Au carrefour de moi aujourd’hui je ne me ronge plus les ongles mais mon poil. Je me suis adapté. Je ronge mon poil. Je ronge mon poil sur mon rond-point. Celui que mes doigts repèrent au toucher à mes oreilles, tirent, prennent et me montrent. C’est prenant, c’est bien mais c’est insuffisant. J’ai bien vu mon poil entre mes doigts mais il faut encore que mes doigts le présentent à mes lèvres, qu’elles le sentent à sa caresse, puis les présentent à ma langue qui l’attrape comme la langue du crapeau pour de suite l’apporter à la section de mes incisives usées qui n’auront que peu de mal à le couper en deux, d’un minuscule claquement de dents, ultime validation avant que ma gorge ne l’avale. Au suivant. C’est prenant.

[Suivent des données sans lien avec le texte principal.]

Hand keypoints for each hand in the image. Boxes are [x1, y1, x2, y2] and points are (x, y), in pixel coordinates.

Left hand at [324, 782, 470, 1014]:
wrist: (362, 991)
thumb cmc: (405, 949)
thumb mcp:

3 | écrire avec Clarice Lispector
Un petit papillon de nuit se pose sur le pointeur de la souris. Seul l’écran éclaire dans la nuit. L’écran éclaire mon clavier, mes mains et un peu de la table du camping. La chaleur saisit ma peau. Je me lève sans m’en rendre compte. Je dis bon voilà, je parle seul. Je ne vois pas de chauve-souris. Beaucoup d’insectes sur la lampe au-dessus de la porte des sanitaires. Je plante mon coude et passe mes doigts dans la sueur à la racine de mes cheveux. Ma main pèse sur ma nuque. Je me relève sans m’en rendre compte. Je dis bon voilà. Personne ne se déplace. Je sais quelle heure il est à l’écran. Il est trois heures. Si j’envoie mon mail avant six heures mon texte sera pris. Je ne sais pas qu’elle température il fait. Je n’ai pas soif. Je bois ce vent chaud et doux. Un crapeau chante. Un papillon de nuit se colle à l’écran. Il tourne sur lui-même. Mes yeux sont trop grands ouverts. J’écris sur mon corps. J’écris mon dos. Je regarde l’écran mais je rempli ce grand trou dans mon dos. J’imagine qu’une salamandre monte sur ma hanche. Un gecko me voit. Un petit lézard passe son mon bras. Je ne suis pas seul.

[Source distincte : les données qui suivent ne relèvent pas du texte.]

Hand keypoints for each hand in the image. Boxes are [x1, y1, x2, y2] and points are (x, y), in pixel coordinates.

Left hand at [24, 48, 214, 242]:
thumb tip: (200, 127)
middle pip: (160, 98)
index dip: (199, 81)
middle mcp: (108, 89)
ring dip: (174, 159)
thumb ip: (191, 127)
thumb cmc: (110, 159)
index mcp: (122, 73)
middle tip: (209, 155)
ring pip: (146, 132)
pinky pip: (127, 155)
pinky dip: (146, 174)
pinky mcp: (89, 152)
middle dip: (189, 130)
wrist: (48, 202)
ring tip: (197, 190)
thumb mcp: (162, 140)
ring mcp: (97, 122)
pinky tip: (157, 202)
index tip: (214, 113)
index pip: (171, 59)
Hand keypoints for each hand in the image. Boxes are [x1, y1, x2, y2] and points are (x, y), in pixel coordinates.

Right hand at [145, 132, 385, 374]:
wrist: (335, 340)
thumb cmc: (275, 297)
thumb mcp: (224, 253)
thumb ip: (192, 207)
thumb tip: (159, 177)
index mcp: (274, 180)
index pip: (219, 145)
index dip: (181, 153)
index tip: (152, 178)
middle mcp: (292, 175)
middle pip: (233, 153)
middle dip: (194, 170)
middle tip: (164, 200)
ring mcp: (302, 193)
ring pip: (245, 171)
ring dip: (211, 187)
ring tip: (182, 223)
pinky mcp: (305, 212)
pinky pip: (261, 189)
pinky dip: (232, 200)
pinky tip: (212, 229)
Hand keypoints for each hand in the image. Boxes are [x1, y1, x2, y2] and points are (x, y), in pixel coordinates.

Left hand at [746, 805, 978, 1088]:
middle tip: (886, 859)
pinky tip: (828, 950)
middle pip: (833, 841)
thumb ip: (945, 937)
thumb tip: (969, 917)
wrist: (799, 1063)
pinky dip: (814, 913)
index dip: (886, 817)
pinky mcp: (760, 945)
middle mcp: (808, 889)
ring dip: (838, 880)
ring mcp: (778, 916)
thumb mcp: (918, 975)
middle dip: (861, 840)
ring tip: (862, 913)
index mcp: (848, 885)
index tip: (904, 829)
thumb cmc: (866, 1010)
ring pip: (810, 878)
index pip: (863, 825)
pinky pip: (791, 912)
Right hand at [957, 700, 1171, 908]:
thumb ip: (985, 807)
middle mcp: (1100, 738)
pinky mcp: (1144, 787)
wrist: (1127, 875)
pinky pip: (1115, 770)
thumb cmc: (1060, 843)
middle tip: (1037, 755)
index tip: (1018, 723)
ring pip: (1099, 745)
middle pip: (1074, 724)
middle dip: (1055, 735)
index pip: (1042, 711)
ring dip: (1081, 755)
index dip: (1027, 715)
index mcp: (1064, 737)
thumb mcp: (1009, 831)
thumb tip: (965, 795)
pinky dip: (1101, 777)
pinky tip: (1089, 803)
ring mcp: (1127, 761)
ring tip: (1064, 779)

4 | de soi-même, et d’écrire
J’écris, j’efface. Aucune fatigue, l’excitation du vide et de l’exercice à rendre. La nuit passe. J’écris, j’efface, je fais l’exercice du réel mais je ne veux pas laisser cette trace. Je cherche une autre trace de réel acceptable. J’écris, j’efface, j’ai honte du réel et ma honte je la tais, cela va sans dire. Je me lève sans m’en rendre compte. Je n’ai rien à écrire de réel. Je dis bon voilà, je parle seul, sans laisser de trace. J’écris, j’efface. Je voudrais changer le réel qui vient, c’est la dernière fois cela va sans dire. J’attends un réel que je pourrais dire, cela irait sans dire. Mais le réel revient, et il n’est pas comme il devrait être. Je ne me décolle pas de mes hallucinations. Je ne vois rien de réel.
5 | animal
Je croise le regard de la chauve-souris. Je crois croiser le regard de la chauve-souris. Je l’ai décoincée de sous la porte du bureau dont j’avais laissé la fenêtre ouverte une partie de la nuit. Il fait maintenant grand jour, bien trop jour, bien trop pour elle. Elle est douce et fragile, couleur chocolat. Elle n’est pas du tout comme ces monstres noirs des grottes de Mélanésie qui enfant me terrifiaient. On les chassait à l’arc et à la flèche qui les assomme et les fait tomber au sol, car sinon elles seraient à rester mortes et accrochées aux parois. Non, cette petite souris volante m’apparait comme la fragilité même de la vie sauvage prise au filet. Je la dépose au fond d’un tunnel sombre que je creuse entre quelques piles de livres. Petite grotte littéraire pour chauve-souris déprimée. Elle reprendra son vol à la nuit. Je sais que je ne la reverrai pas. Je ne l’embrasse pas. J’ai peur des maladies.